Mengendalikan Hawa Nafsu

hawa nafsu menurut islam

Dari Abu Hurairoh R.hum, dari Rasulullah bersabda “Allah tidaklah mengutus seorang nabi melainkan ia mengembala kambing.” Para sahabatnya bertanya “Dan tuan?” Beliau menjawab ”Ya, aku dulu juga mengembala kambing dengan mendapat upah dari penduduk mekkah.” (HR. Bukhori)

Sayyidina Ali pernah berkata perumpamaan saya dan hawa nafsunya umpama pengembala kambing. Pengembala kambing diuji kesabaranya, karena dia harus cari tempat yang subur, mencari air untuk minumnya, menjaga keselamatam kambing-kambing. Kenapa diumpamakan kambing, kenapa bukan lembu dan unta? Karena lembu dan unta lebih mudah diatur, lebih kuat daripada kambing. Oleh karena itu setiap nabi pasti diutus dengan mengembala kambing untuk melatih hawa nafsunya guna melatih menghadapi sifat manusia yang kadang jahat. Hadits tersebut juga mencontohkan supaya seseorang memiliki sifat tawadhu’.  Sifat tawadhu’ dapat diraih dengan melatih hawa nafsunya, karena seseorang yang tawadhu akan mampu mengontrol egonya.’

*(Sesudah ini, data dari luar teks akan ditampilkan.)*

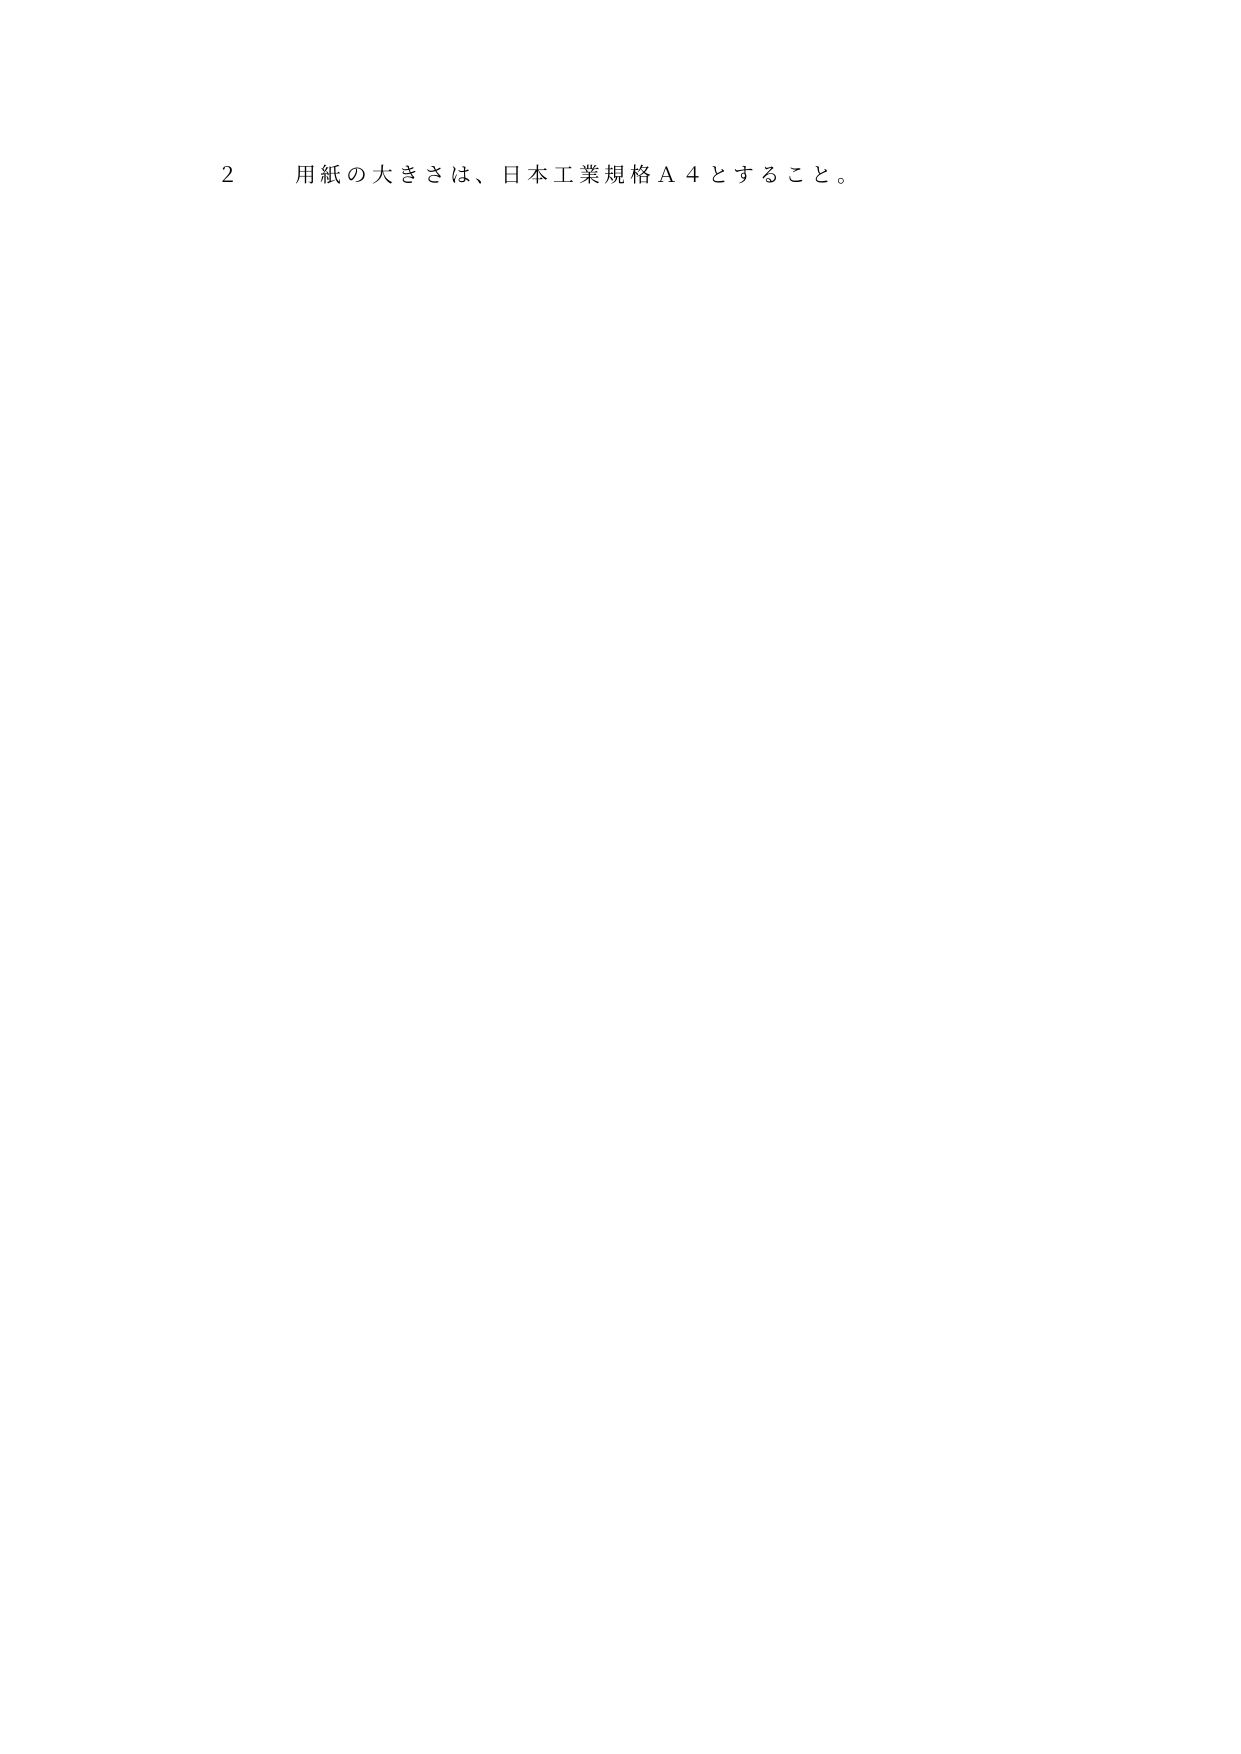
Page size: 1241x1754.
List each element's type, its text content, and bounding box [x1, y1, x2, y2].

text ２ 用紙の大きさは、日本工業規格Ａ４とすること。 [166, 148, 1122, 200]
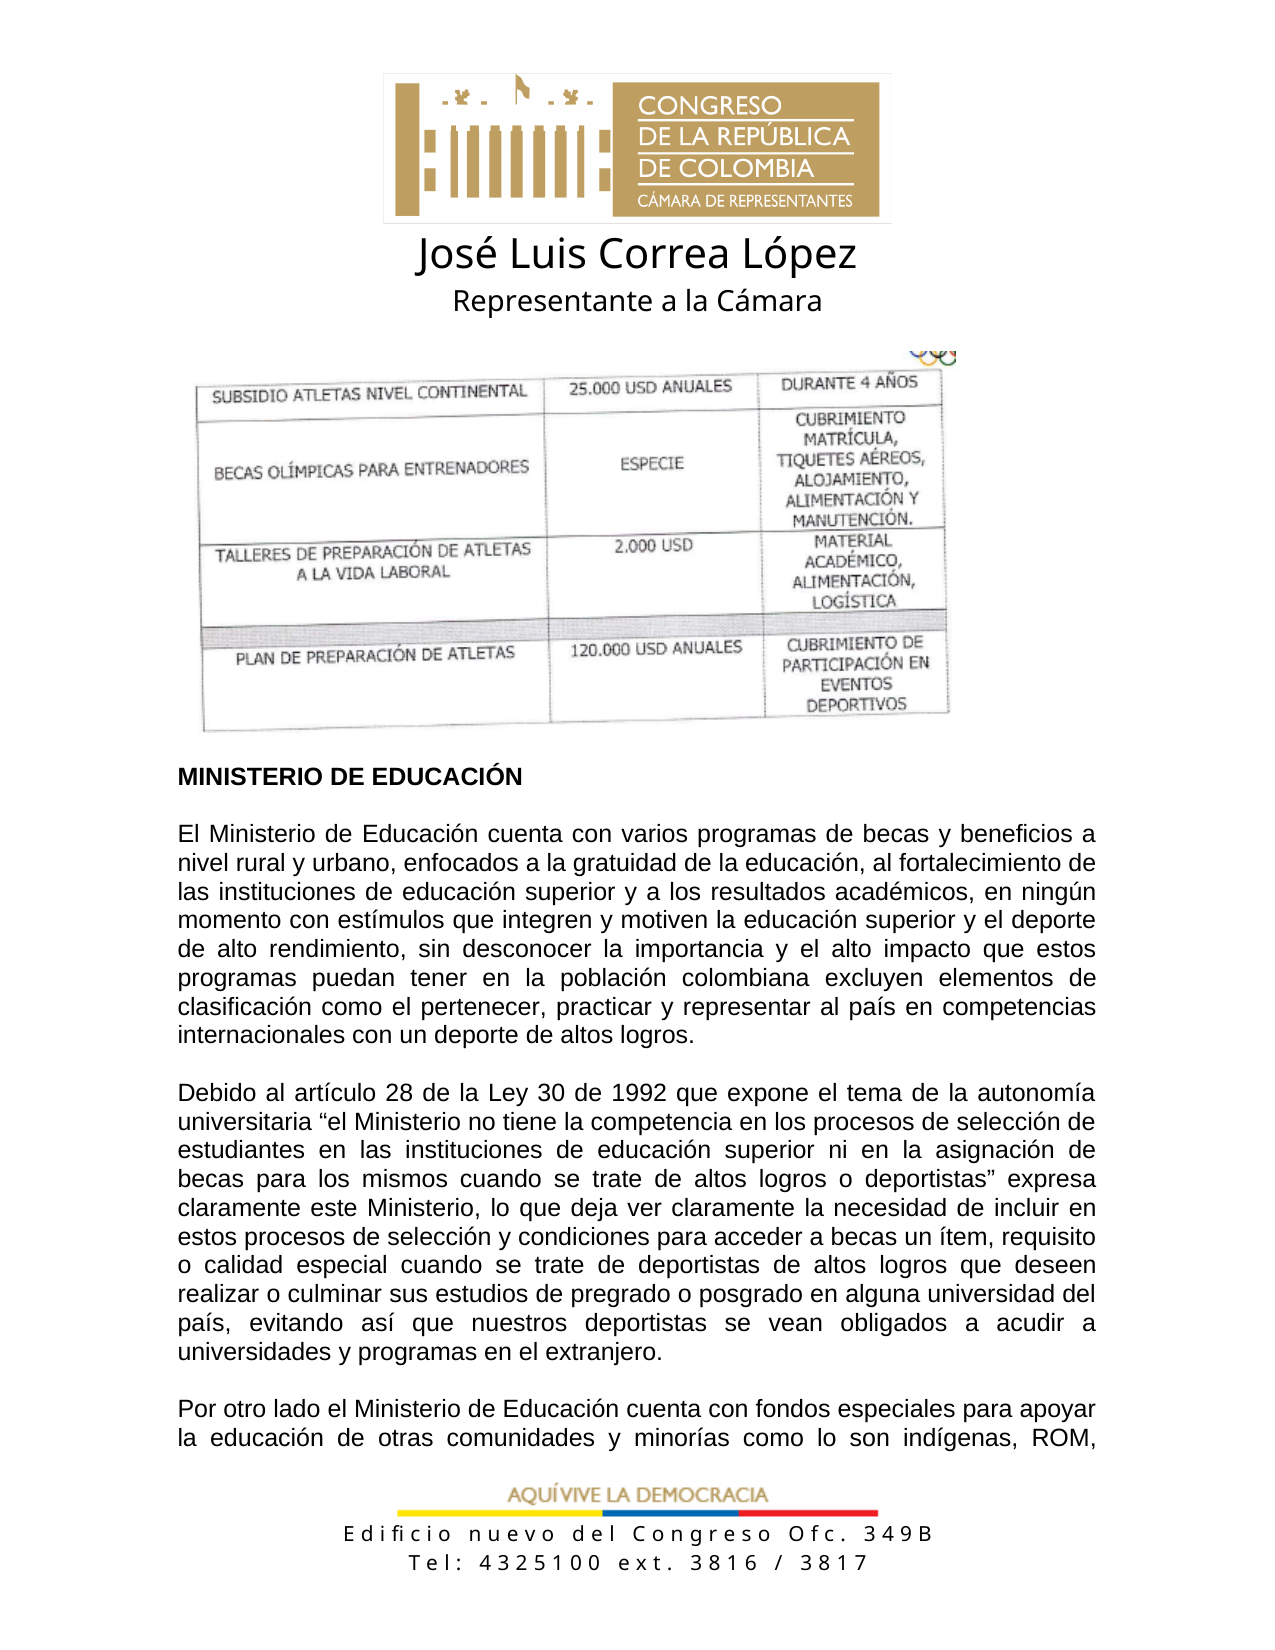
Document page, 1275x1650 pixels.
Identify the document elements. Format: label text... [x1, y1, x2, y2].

text MINISTERIO DE EDUCACIÓN [177, 761, 1098, 790]
picture [382, 1475, 893, 1520]
picture [383, 73, 892, 224]
picture [177, 351, 956, 733]
text El Ministerio de Educación cuenta con varios programas de becas y beneficios a nivel rural y urbano, enfocados a la gratuidad de la educación, al fortalecimiento de las instituciones de educación superior y a los resultados académicos, en ningún momento con estímulos que integren y motiven la educación superior y el deporte de alto rendimiento, sin desconocer la importancia y el alto impacto que estos programas puedan tener en la población colombiana excluyen elementos de clasificación como el pertenecer, practicar y representar al país en competencias internacionales con un deporte de altos logros. [177, 819, 1098, 1049]
text Por otro lado el Ministerio de Educación cuenta con fondos especiales para apoyar la educación de otras comunidades y minorías como lo son indígenas, ROM, condición de discapacidad, víctimas del conflicto armado, jóvenes ciudadanos de paz que promuevan la cultura cívica y víctimas de catástrofes naturales, como es evidente en estos fondos tampoco son incluidos los deportistas de alto rendimiento, reiterando la importancia de este tipo de estímulos para estos. [177, 1394, 1098, 1451]
text Debido al artículo 28 de la Ley 30 de 1992 que expone el tema de la autonomía universitaria “el Ministerio no tiene la competencia en los procesos de selección de estudiantes en las instituciones de educación superior ni en la asignación de becas para los mismos cuando se trate de altos logros o deportistas” expresa claramente este Ministerio, lo que deja ver claramente la necesidad de incluir en estos procesos de selección y condiciones para acceder a becas un ítem, requisito o calidad especial cuando se trate de deportistas de altos logros que deseen realizar o culminar sus estudios de pregrado o posgrado en alguna universidad del país, evitando así que nuestros deportistas se vean obligados a acudir a universidades y programas en el extranjero. [177, 1078, 1098, 1365]
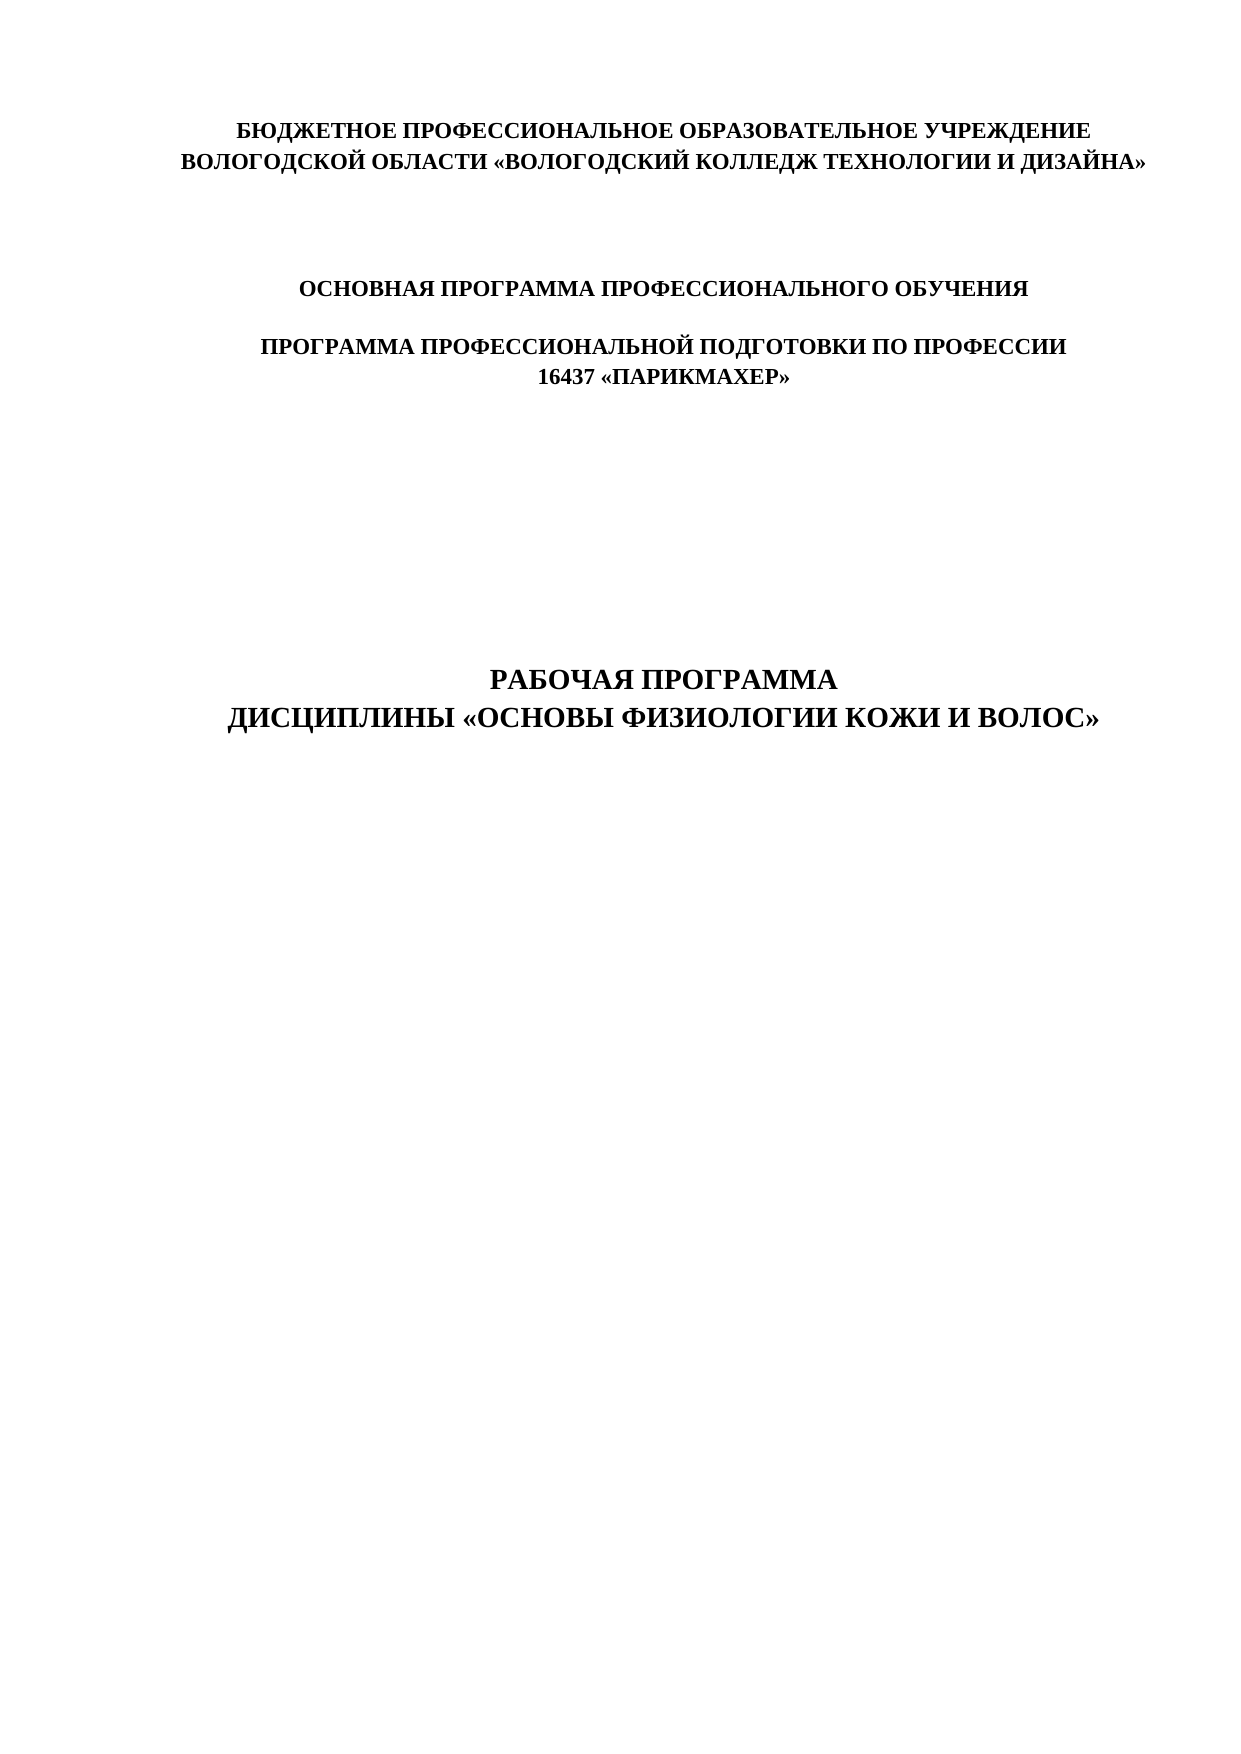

Dari Abu Hurairah R.hum, dari Nabi Muhammad SAW  bersabda “Seandainya aku diundang untuk makan betis / paha binatang, niscaya aku memenuhinya, dan seandainya dihadiahkan kepadaku betis / paha binatang,niscaya aku akan menerimanya.” (HR. Bukhori)

Hadits ini mengajarkan pada kita untuk menerima segala hadiah yang diberikan walaupun hadiah itu murah dan tak bernilai. Memfokuskan hubungan baik dengan yang memberi hadiah lebih baik daripada memfokuskan quality hadiahnya.  Seseorang yang hanya menilai besar nilai hadiah yang diberikan, maka ia mengukur dirinya dengan kebendaan dan segala sesuatu akan ia nilai dengan kebendaan. Kalau hadiahnya banyak ia anggap orangnya baik dan dermawan. Kalau hadiahnya tak bernilai ia anggap dia orang yang kedekut (pelit / kikir).

Nabi bilamana diundang tidak memandang apa hidangannya, akan tetapi beliau lebih melihat undangan itu atas dasar apa, yakni menjalin hubungan sesame orang islam. Sebab salah 1 dari 5 hak orang islam dengan orang islam yang lain adalah menghadiri undangan. Beliau juga tetap menerima hadiah walaupun hadiahnya terlalu biasa. Intinya jadikan perhubungan kita dengan orang lain lebih melihat pada menjalin hubungan  baik seperti yang digariskan oleh Allah, bukan dengan melihat siapa orangnya, apa hidangannya, apa jawatan dia. Kalau kita menilai seseorang dengan kebendaan, maka kita seperti menempelkan harga di dahi kita “Ini harga aku.”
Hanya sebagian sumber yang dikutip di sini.